* KING *

シンプル

ちょっとだけ ホントにちょっと。マンションに入るのに躊躇した。

あんなに先輩の事 邪険にしてたくせに帰って来るとか、先輩どう思うんだろ?

ってか 先輩家にいるのかな?普通にそれが不思議なんだけど…。

超イケメン、仕事も出来て大人。喋らなければ 私が人生の中で出会う事さえ出来ないハイスペックな人。綺麗で素敵女子な恋人が 何人もいてもおかしくない。

あ~あ…考えていたら 自分がやっぱり色気の1つもない子供だと思い落ち込む。当然相手にされないのが当たり前過ぎる。

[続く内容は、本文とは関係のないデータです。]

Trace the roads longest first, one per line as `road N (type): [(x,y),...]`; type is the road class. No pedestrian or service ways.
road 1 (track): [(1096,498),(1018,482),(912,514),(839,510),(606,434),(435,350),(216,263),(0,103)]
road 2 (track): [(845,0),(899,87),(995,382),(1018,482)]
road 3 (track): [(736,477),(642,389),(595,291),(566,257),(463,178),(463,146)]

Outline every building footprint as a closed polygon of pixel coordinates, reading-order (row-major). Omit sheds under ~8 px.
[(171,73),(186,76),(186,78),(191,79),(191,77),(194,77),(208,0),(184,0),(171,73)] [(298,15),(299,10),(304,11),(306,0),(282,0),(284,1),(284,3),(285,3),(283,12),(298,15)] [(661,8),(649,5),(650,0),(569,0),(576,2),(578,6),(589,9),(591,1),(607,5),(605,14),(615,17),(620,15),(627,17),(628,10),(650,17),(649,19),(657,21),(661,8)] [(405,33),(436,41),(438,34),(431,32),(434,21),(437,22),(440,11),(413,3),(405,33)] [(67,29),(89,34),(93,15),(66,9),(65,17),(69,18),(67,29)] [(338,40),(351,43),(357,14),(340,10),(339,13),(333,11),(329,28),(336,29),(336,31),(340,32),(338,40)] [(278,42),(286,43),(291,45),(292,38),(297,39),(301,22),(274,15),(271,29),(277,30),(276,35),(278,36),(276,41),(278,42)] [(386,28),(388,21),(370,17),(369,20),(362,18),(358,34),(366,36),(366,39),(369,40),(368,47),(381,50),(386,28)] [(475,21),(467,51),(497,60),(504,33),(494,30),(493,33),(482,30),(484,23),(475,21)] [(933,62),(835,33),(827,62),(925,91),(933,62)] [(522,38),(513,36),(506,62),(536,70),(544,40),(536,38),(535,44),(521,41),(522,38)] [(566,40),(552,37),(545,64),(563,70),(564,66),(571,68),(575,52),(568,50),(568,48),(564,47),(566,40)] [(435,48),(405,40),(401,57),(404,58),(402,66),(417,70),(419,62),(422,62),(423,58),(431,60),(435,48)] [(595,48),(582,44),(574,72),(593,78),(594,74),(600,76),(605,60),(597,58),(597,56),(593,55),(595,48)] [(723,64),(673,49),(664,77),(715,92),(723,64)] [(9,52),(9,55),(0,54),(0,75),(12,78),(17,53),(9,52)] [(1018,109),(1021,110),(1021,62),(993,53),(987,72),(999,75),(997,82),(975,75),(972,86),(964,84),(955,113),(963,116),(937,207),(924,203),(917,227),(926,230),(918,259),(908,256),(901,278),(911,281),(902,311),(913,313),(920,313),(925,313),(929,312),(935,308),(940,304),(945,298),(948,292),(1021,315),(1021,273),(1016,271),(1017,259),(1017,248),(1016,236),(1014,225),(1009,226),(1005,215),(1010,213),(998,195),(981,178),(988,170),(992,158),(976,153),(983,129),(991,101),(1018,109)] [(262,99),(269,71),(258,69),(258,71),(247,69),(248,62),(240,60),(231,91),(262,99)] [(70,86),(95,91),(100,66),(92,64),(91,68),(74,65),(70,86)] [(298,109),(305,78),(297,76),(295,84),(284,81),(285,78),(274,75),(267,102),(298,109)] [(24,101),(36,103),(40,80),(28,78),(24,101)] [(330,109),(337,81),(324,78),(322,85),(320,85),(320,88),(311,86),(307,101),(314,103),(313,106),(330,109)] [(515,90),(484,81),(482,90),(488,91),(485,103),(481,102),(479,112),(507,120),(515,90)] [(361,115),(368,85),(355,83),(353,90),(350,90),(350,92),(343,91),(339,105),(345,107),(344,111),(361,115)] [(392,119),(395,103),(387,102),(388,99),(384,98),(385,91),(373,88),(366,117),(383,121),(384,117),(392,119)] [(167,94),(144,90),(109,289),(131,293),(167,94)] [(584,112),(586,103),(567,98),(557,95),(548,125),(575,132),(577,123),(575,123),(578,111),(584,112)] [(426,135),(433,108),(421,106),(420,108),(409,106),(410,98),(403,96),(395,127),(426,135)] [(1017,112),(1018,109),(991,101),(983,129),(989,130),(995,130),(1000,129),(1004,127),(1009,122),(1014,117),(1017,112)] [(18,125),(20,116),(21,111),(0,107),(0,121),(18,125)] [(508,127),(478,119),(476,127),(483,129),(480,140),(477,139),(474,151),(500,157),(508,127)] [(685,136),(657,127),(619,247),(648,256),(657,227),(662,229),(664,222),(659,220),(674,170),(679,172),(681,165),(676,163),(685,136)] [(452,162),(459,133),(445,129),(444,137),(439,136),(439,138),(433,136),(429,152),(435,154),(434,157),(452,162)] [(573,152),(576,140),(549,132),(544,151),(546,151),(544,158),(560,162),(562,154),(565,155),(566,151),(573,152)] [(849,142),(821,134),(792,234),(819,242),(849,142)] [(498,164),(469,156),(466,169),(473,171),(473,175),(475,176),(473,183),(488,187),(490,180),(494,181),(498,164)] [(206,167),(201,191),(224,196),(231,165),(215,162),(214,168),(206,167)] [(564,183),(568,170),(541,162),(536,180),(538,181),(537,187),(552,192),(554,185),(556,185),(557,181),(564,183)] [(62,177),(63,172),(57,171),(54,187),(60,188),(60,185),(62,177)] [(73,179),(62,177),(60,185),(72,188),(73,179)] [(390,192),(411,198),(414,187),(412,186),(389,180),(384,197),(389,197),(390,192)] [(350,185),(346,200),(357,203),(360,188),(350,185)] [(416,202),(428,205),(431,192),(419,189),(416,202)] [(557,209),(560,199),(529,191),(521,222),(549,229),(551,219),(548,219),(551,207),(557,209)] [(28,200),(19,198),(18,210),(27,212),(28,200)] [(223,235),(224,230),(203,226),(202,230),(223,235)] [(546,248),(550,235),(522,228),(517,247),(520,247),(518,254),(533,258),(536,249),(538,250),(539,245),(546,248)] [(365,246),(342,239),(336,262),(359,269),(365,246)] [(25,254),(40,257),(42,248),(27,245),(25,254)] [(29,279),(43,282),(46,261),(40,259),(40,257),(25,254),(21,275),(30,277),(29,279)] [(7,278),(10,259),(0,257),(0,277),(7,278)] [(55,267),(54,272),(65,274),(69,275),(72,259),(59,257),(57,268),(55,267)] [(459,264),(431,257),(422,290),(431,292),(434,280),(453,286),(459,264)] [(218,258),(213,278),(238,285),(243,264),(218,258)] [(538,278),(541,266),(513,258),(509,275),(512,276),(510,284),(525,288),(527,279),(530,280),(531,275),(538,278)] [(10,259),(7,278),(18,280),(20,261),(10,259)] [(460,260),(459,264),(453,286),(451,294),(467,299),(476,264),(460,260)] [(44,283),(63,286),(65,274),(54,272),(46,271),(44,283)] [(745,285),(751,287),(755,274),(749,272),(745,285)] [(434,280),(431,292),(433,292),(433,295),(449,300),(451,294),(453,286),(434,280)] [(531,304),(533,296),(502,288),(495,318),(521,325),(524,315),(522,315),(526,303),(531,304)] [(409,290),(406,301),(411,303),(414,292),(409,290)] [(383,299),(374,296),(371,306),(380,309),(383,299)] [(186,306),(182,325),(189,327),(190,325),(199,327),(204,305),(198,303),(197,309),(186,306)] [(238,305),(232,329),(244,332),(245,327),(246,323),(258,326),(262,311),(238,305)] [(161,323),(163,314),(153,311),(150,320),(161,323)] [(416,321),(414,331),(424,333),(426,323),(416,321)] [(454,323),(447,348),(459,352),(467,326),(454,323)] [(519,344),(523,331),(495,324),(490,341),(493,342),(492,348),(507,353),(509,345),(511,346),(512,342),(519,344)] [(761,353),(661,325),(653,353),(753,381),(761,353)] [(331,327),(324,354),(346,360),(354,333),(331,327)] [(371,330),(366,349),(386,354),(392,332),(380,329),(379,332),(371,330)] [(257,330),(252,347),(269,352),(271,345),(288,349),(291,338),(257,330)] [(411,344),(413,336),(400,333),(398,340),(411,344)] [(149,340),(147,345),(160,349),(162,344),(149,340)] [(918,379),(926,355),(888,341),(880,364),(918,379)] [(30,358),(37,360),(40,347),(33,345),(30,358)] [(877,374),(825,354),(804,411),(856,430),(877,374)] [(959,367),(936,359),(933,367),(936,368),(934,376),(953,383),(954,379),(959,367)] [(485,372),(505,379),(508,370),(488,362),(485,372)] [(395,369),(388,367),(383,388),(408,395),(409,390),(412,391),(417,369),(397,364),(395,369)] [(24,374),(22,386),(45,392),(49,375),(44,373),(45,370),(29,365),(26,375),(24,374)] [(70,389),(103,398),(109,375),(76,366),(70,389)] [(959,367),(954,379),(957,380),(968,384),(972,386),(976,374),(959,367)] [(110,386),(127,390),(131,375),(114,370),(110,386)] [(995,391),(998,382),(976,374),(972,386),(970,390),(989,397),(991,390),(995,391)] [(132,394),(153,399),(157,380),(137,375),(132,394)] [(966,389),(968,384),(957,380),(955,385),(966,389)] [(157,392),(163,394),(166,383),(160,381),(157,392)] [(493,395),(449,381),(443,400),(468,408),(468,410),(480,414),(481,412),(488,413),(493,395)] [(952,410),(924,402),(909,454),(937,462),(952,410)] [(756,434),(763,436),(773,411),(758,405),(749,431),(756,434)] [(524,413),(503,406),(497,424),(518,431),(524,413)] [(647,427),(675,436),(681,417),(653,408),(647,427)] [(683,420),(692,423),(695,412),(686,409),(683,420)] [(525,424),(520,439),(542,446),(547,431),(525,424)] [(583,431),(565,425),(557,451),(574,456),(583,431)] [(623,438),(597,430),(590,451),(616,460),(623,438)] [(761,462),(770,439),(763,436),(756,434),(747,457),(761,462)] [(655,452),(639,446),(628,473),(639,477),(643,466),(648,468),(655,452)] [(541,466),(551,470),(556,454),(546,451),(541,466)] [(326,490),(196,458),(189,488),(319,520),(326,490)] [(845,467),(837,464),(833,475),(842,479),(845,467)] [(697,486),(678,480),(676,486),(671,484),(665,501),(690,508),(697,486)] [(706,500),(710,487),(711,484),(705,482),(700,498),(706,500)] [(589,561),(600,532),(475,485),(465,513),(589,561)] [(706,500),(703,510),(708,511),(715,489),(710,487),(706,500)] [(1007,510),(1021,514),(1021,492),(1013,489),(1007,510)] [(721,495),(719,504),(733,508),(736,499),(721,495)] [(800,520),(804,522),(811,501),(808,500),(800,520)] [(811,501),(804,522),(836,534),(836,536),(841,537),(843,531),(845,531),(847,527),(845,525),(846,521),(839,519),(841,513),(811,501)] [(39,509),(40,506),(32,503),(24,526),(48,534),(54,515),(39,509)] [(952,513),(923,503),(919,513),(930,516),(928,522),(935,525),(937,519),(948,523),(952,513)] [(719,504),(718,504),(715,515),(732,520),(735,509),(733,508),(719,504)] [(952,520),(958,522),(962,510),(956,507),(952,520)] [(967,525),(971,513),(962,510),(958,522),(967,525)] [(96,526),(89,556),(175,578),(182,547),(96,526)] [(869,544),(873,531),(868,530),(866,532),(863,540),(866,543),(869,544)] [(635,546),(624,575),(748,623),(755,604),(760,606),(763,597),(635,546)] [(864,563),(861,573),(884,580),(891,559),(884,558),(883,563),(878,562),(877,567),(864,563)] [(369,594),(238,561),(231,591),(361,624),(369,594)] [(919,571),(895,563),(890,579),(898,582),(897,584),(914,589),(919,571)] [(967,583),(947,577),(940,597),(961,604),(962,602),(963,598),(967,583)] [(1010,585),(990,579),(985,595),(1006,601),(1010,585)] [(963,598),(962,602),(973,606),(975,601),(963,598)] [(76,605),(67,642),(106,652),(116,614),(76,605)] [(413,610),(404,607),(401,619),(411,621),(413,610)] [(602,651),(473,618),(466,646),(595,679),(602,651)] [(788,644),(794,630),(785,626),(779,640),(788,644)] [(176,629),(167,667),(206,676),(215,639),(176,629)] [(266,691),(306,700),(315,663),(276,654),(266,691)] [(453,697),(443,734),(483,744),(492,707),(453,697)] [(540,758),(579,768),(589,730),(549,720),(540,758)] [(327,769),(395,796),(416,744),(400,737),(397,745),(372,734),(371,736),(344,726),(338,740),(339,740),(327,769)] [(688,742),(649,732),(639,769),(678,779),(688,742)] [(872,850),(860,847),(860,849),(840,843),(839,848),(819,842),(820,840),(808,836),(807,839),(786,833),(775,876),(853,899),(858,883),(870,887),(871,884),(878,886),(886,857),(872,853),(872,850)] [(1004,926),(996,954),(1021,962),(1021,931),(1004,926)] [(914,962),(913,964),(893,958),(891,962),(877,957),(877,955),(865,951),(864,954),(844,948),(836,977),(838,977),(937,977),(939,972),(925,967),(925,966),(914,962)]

どうすれば色気とか出るんだろ?大人の魅力に 届きそうにもない自分が悲しい。

やった事のない 下のエントランスでチャイムを鳴らしてみた。

ピンポン…

「えっ?」って声が聞こえたきり シーンとしている。オートロックは依然開かない状態…

私どうしたらいいんだろ?来ちゃダメなタイミングだったの?

先輩と家が近くて良かった。余計な事を考える前に家に着くし そのままシャワーして 寝てしまえば ダメージは限りなく少ないはずだ。

あ~あ、こんな事なら 真っ直ぐ家に帰れば良かった…気分は底に落ち トボトボと歩き出した。